> _Data records_:
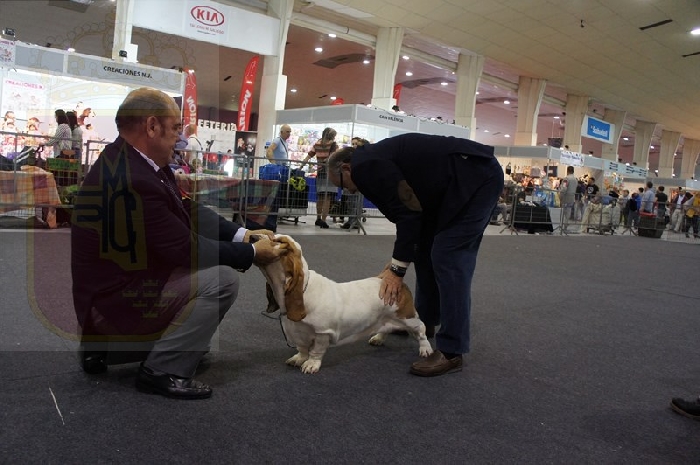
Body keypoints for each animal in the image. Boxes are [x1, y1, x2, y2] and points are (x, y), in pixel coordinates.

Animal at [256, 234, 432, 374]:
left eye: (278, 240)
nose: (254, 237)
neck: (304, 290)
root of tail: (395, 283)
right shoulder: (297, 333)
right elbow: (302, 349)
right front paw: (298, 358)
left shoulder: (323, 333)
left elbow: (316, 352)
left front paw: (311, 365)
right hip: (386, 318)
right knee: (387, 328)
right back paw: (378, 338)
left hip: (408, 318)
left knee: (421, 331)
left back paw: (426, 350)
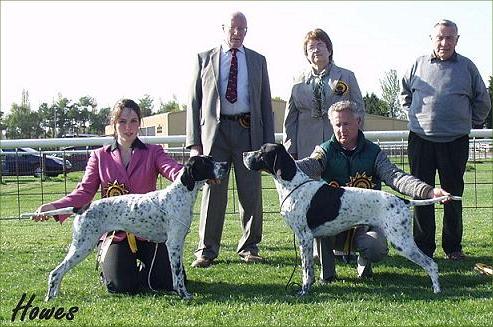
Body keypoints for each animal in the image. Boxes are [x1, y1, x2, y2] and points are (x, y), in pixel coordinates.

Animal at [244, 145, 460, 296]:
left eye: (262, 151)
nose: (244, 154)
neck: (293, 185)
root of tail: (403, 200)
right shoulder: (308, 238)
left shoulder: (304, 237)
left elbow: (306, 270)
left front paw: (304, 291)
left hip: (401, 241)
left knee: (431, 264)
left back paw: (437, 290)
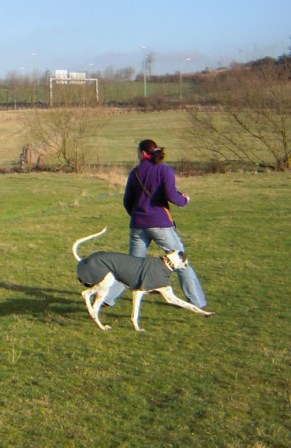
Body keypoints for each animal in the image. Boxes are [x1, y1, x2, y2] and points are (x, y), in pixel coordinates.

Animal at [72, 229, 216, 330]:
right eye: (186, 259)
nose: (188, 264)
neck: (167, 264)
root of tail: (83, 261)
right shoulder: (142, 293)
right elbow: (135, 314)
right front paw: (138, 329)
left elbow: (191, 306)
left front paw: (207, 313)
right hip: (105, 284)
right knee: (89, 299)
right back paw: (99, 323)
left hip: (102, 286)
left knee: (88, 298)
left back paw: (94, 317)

* * *

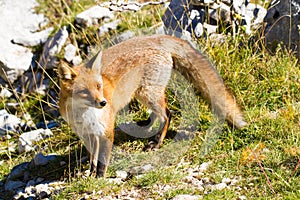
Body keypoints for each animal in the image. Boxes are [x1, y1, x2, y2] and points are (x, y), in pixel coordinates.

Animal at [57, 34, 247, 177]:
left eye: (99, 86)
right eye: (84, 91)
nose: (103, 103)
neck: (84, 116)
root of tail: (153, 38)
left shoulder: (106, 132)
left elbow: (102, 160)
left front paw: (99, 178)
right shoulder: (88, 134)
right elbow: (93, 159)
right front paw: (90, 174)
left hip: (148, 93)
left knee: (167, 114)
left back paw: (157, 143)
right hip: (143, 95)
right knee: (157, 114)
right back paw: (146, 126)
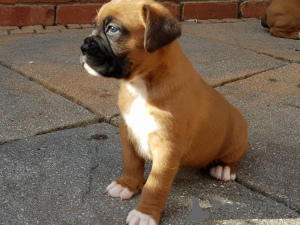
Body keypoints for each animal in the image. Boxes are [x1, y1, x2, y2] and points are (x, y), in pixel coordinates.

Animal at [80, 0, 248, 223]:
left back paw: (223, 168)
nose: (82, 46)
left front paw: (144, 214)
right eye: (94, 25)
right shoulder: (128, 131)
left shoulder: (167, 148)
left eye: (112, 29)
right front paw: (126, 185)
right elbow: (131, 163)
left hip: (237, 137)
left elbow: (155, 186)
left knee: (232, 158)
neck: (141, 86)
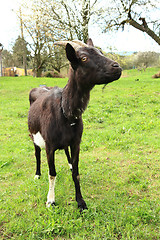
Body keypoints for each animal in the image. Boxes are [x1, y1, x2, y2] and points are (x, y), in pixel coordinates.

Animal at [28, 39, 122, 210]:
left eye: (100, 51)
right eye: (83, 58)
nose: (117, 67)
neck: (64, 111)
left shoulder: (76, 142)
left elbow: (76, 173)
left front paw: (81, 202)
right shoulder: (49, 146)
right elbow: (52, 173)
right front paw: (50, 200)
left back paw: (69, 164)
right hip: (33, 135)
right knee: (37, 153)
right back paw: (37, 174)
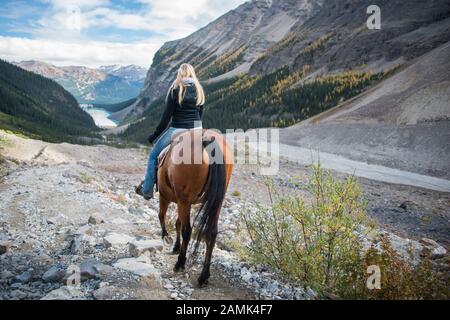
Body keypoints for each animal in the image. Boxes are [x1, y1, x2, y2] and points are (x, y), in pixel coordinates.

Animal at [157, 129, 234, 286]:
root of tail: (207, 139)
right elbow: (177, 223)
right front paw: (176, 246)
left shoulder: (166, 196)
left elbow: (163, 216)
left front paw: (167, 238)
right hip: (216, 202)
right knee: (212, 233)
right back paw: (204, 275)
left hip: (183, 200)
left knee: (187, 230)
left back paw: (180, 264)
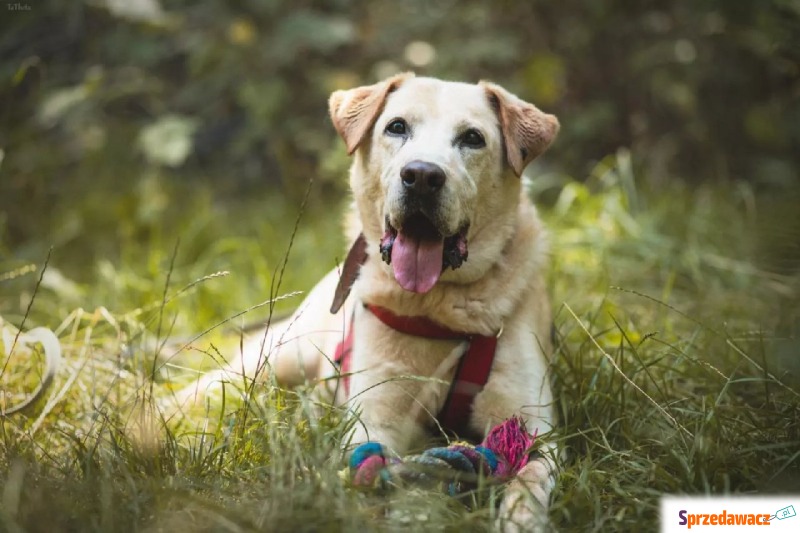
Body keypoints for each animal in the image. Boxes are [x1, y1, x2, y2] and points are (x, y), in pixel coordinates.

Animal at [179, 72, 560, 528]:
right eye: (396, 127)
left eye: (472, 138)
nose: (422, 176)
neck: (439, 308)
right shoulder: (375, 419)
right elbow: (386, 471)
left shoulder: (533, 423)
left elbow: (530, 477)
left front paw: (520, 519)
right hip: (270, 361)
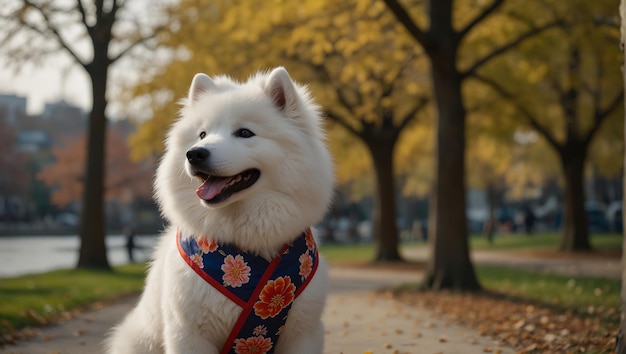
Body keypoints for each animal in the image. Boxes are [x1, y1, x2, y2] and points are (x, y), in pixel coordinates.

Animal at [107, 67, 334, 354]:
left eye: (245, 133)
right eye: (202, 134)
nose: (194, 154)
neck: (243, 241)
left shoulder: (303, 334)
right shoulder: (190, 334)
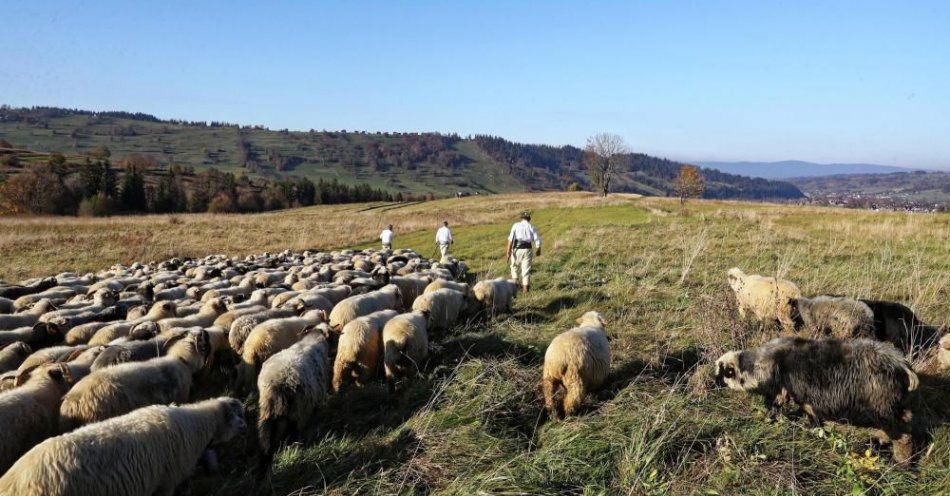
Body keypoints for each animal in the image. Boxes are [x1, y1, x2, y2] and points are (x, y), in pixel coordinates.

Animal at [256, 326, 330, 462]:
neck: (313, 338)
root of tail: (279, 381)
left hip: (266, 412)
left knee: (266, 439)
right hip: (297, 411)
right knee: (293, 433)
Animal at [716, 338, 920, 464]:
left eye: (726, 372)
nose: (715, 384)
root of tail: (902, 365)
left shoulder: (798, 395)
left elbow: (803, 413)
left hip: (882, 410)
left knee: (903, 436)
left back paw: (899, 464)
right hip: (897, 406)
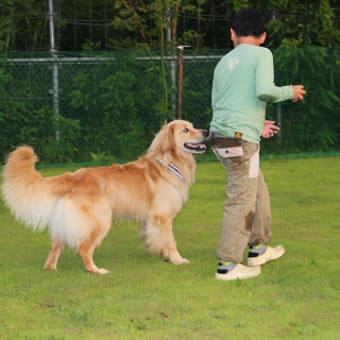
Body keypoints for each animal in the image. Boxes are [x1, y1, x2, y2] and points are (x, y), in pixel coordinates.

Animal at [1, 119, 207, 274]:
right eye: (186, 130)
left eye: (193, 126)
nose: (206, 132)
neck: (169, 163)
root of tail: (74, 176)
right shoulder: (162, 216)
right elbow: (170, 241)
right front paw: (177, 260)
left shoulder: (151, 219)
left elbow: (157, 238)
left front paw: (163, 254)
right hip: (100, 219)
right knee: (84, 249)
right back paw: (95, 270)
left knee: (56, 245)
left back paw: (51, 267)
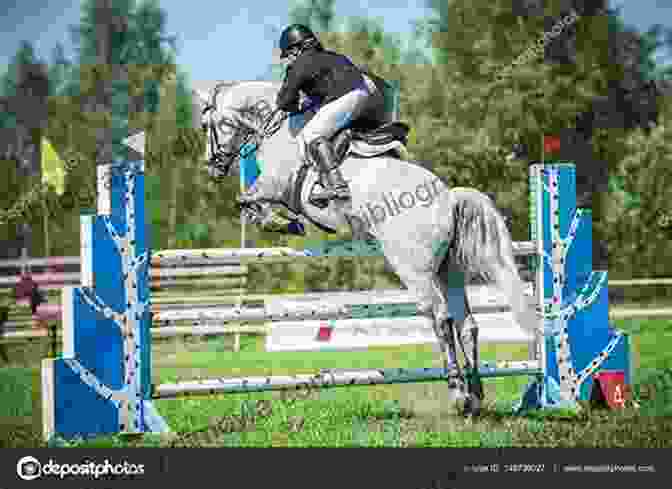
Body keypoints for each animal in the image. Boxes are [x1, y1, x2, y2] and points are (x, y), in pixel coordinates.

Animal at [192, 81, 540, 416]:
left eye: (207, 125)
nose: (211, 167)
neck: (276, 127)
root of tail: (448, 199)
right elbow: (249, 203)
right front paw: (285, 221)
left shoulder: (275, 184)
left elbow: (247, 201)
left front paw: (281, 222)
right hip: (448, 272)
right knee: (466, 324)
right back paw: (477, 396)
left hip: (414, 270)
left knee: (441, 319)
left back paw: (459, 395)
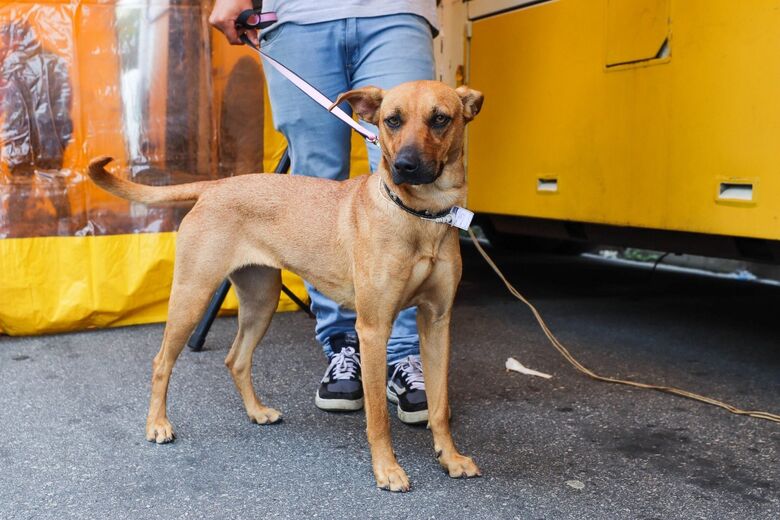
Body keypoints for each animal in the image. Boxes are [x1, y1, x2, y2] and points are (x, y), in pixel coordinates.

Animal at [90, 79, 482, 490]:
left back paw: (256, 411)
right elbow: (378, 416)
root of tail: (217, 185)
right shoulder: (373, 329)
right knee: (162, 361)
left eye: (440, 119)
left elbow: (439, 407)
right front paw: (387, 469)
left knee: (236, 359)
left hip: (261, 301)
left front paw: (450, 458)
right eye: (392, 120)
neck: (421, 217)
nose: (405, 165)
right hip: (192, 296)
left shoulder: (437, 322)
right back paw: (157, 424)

> _What to work on_:
Each line between the one holding "right shoulder: (88, 134)" and the one holding "left eye: (112, 29)", inclusive, should be copied exactly as it appears above, and pictures should be omitted.

> _The answer_:
right shoulder: (88, 134)
right elbow: (93, 159)
right front paw: (90, 174)
left hip: (148, 93)
left knee: (167, 114)
left back paw: (157, 143)
right hip: (143, 95)
right knee: (157, 114)
right back paw: (146, 126)
Body keypoints for each animal in the image. Boxes are [x1, y1, x2, y2] and points are (x, y), in pixel coordinates.

Animal at [80, 0, 248, 223]:
left back paw: (223, 168)
nose: (82, 46)
left front paw: (144, 214)
right eye: (94, 25)
right shoulder: (128, 131)
left shoulder: (167, 148)
left eye: (112, 29)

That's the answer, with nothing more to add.